So here's my solution, seeing that everyone else is posting theirs.
The key concept is the use of MapReduce, which separates the task into two distinctive stages that run concurrently and without synchronization.
Most of the other solutions out there requires synchronization when the result is collected (such as using a single ConcurrentHashMap to collect results), whereas the MapReduce process uses an array of 4 HashMap (per "map" thread) each collecting specific values (string.hashcode mod 4), then 4 ("reduce") threads take one of the item in the array of 4 HashMaps and combine them together. This means that each thread uses its own memory space and no synchronization is necessary, thus high performance.
Reading the input in large chunks and splitting it fairly often (so threads don't go idle) is necessary. Line splitting is done on individual threads to reduce work on the IO thread as much as possible. I've seen this in many of the solutions posted on Github.
One thing I've noticed is that String.split() is very slow. This is mostly because of copying the char[] many times and creating the new String objects.
As an optimization, MutableString is created to reduce the overhead of String creation and manipulation (such as .split(), .substring, etc).
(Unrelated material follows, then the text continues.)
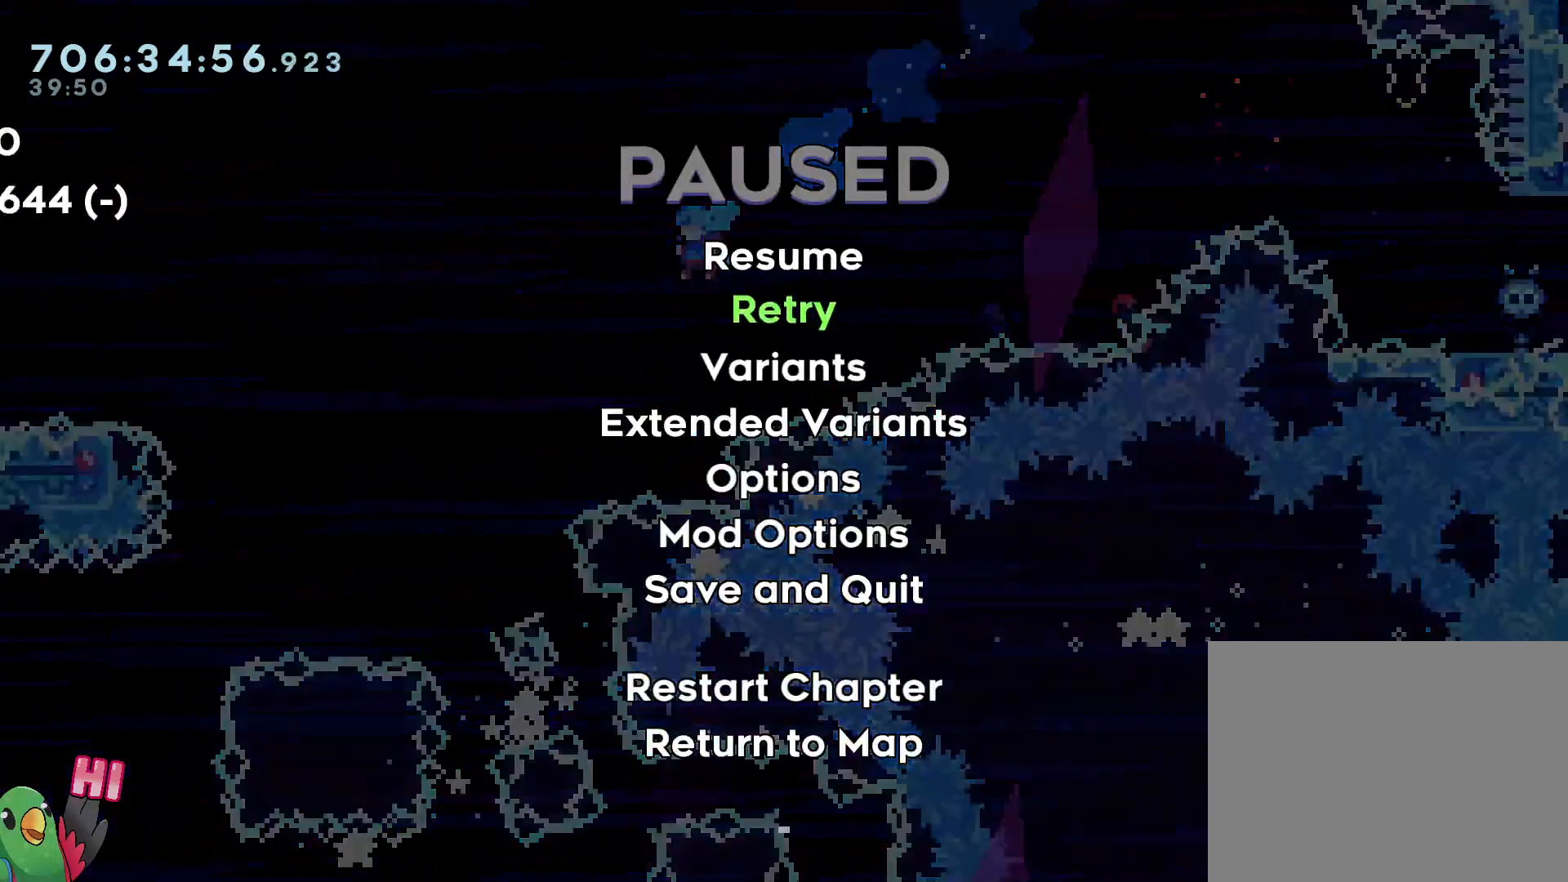
{"dt_ms": 500, "buttons": ["B"], "left_stick": "center", "right_stick": "center"}
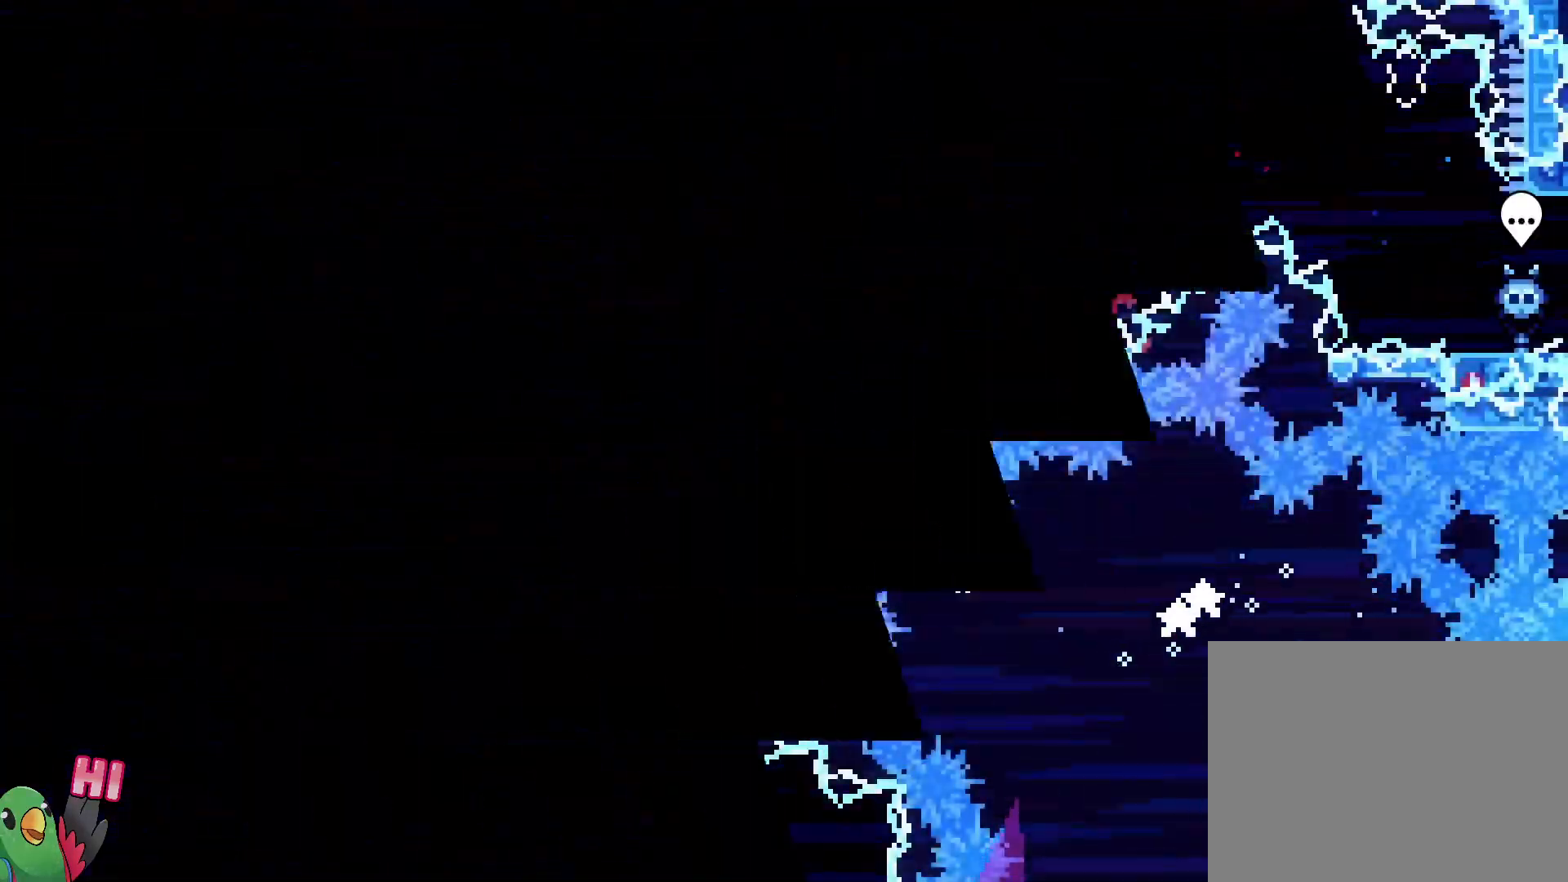
{"dt_ms": 500, "buttons": [], "left_stick": "center", "right_stick": "center", "events": [[367, "B", "up"]]}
This seem to be the ultimate optimization for this solution as it cuts down the (back then, already multithreaded and otherwise optimized) processing time by more than half.
Another optimization is in the address parsing. Since accuracy is not very important, all this solution does is strip of non-alphabetic tokens at the beginning and filtered suffixes at the end. The beginning of a MutableString can be easily read char by char to determine if a word is fully alphabetic. The tokens after can be checked against a HashSet to determine if they should be filtered.
My solution runs for about 500-550 ms (first run, using JUnit test) and 400ms (multi-run, usually 10, java hotspot-optimized)
This is tested on a Intel i7-3520M (Dual-core with HT = 4 threads) at 2.9GHz, 8GB RAM but only 1G for Java.
IO wise, the data file is stored on a 7200-RPM Momentus Thin HDD, and seems to take about 100ms to fully read the file without storing the data nor processing it.
The "Map" phase takes about 300-350ms, which is the total of IO, running 4 threads to crunch the ~2.7million lines of data.
The "Reduce" phase takes less than 100ms, which is mostly just merging the results from map.
The final merging and sorting phase is done on the main thread, and takes about 50-100ms.
An optimization would be to implement a custom SortedMap that can do a customized merge-sort. The plan is to sort the data on 4 threads, then merge them together into one on the main thread. Doing so will parallelize most of the final sorting phase, and the only unparallized work is the final merge phase.